I am reading '3D imaging and mechanical modeling of helical buckling in Medicago truncatla plant roots' by Silverberg et al.
At a certain point there is a 3D curve (that is supposed to be like an 'irregular helix') parametrized by $$ (x(z),y(z),z) $$ and the authors claim that the average length, i.e. the average vertical extent of the helix can be calculated using $$ \frac{\left( \int r(z)^2 dz\right)^2}{\int r(z)^4 dz } $$ where $$ r(z)^2= x(z)^2+y(z)^2$$ is measured from the central axis of the helix, which is oriented to coincide with the z axis.
What's the mathematical derivation of this formula?
The expression they provide is just a useful measure, but it is not exact.
Let me first recast the problem in a simpler form, maybe easier to handle. The helical geometry is not essential, as the only relevant value is the radius $r$. So one can translate everything to the plane.
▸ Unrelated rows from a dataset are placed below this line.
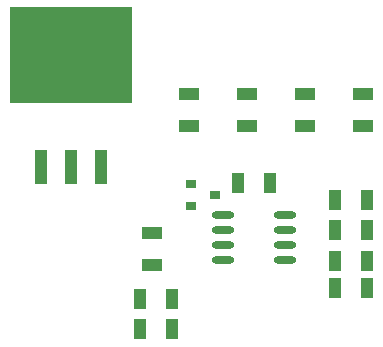
<source format=gtp>
G04 Layer_Color=8421504*
%FSAX44Y44*%
%MOMM*%
G71*
G01*
G75*
%ADD10R,1.1000X1.7000*%
%ADD11R,1.7000X1.1000*%
%ADD12R,10.4500X8.1000*%
%ADD13R,1.0000X3.0000*%
%ADD14O,1.9000X0.6000*%
%ADD15R,0.9000X0.8000*%
D10*
X00356070Y00399390D02*
D03*
X00329070D02*
D03*
X00494170Y00408280D02*
D03*
X00521170D02*
D03*
X00356070Y00373990D02*
D03*
X00329070D02*
D03*
X00494170Y00431140D02*
D03*
X00521170D02*
D03*
X00438620Y00497180D02*
D03*
X00411620D02*
D03*
X00521170Y00457175D02*
D03*
X00494170D02*
D03*
Y00483210D02*
D03*
X00521170D02*
D03*
D11*
X00517830Y00572910D02*
D03*
Y00545910D02*
D03*
X00468723Y00572910D02*
D03*
Y00545910D02*
D03*
X00419617Y00572910D02*
D03*
Y00545910D02*
D03*
X00370510Y00572910D02*
D03*
Y00545910D02*
D03*
X00338760Y00427800D02*
D03*
Y00454800D02*
D03*
D12*
X00270180Y00605340D02*
D03*
D13*
X00295580Y00510840D02*
D03*
X00270180D02*
D03*
X00244780D02*
D03*
D14*
X00399080Y00470510D02*
D03*
Y00457810D02*
D03*
Y00445110D02*
D03*
Y00432410D02*
D03*
X00451160Y00470510D02*
D03*
Y00457810D02*
D03*
Y00445110D02*
D03*
Y00432410D02*
D03*
D15*
X00391940Y00487020D02*
D03*
X00371940Y00477520D02*
D03*
Y00496520D02*
D03*
M02*

</source>
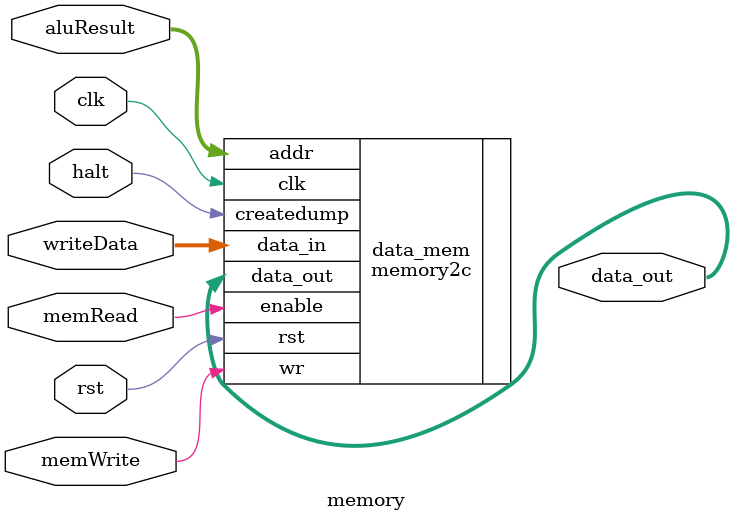
<source format=sv>
/*
   CS/ECE 552 Spring '20
  
   Filename        : memory.v
   Description     : This module contains all components in the Memory stage of the 
                     processor.
*/
module memory (clk, rst, aluResult, writeData, memWrite, memRead, data_out, halt);
	parameter N= 16;
	input clk, rst;
	input [N-1:0] aluResult;
	input [15:0] writeData;	// data to be written into the data mem
	input memWrite;			// Control Signal for if to write into the memory
	input memRead;			// Control Signal for if to read from data mem
	output [15:0] data_out;		// data output from data mem
	input halt;		// Control Signal for when Halt happens 

	// Data Memory Instatiation
	memory2c data_mem(
		.data_out(data_out), .data_in(writeData), .addr(aluResult), .enable(memRead), 
		.wr(memWrite), .createdump(halt), .clk(clk), .rst(rst));
   
endmodule

</source>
Given a continuous function $f(x)$ such that it is different from zero only on a certain interval, without loss of generality $[-\frac{L}{2};\frac{L}{2}]$, we can ask the question of looking for a quantity that could give us an approximation of the said interval length.
This is analogous to what they do in the paper you cite: they deal with “localised” helices, such that $r$ is different from $0$ only over an interval (this explains their comment on why the expression they mention is rather insensitive to integration limits).
So, looking for such quantity, first of all we would like it to be dimensionally right: and the expression you quote has the dimension of length (the denominator has dimension $L^6$ and the denominator $L^5$), so we indeed get a length out of it, dimensionally speaking.
Further, we can check how the provided expression works for “box” type functions, zero outside an interval (of length, say, $L$) and equal to a constant, which we call $a$, inside it. Then, the expression you quote simplifies to $$ \frac{(L a^2)^2}{L a^4} = \frac{L^2 a^4}{L a^4} = L $$ as desired.
For a general function $f$, one can use the mean value theorem, and say $$ \frac{(\int_{-\infty}^{\infty} f^2(x) \mathrm{d}x)^2} {\int_{-\infty}^{\infty} f^4(x)\mathrm{d}x} = \frac{(\int_{-L/2}^{L/2} f^2(x) \mathrm{d}x)^2} {\int_{-L/2}^{L/2} f^4(x)\mathrm{d}x} = \frac{(L f^2(\xi_1))^2}{L f^4(\xi_2)} = L \frac{f^4(\xi_1)}{f^4(\xi_2)} $$ And it all boils down to the fact $\xi_1$ and $\xi_2$ are “close”.
We can further check that the answer is not exact for less simple functions: one can try functions such as $ f(x) =\beta \sqrt{cos(x)}$ defined on $[-\pi/2;\pi/2]$ and zero everywhere else, or $ f(x) = \beta \sqrt{1-x^2}$ defined on $[-1;1]$ and zero everywhere else , and verify that the answer is only an approximation, albeit very useful.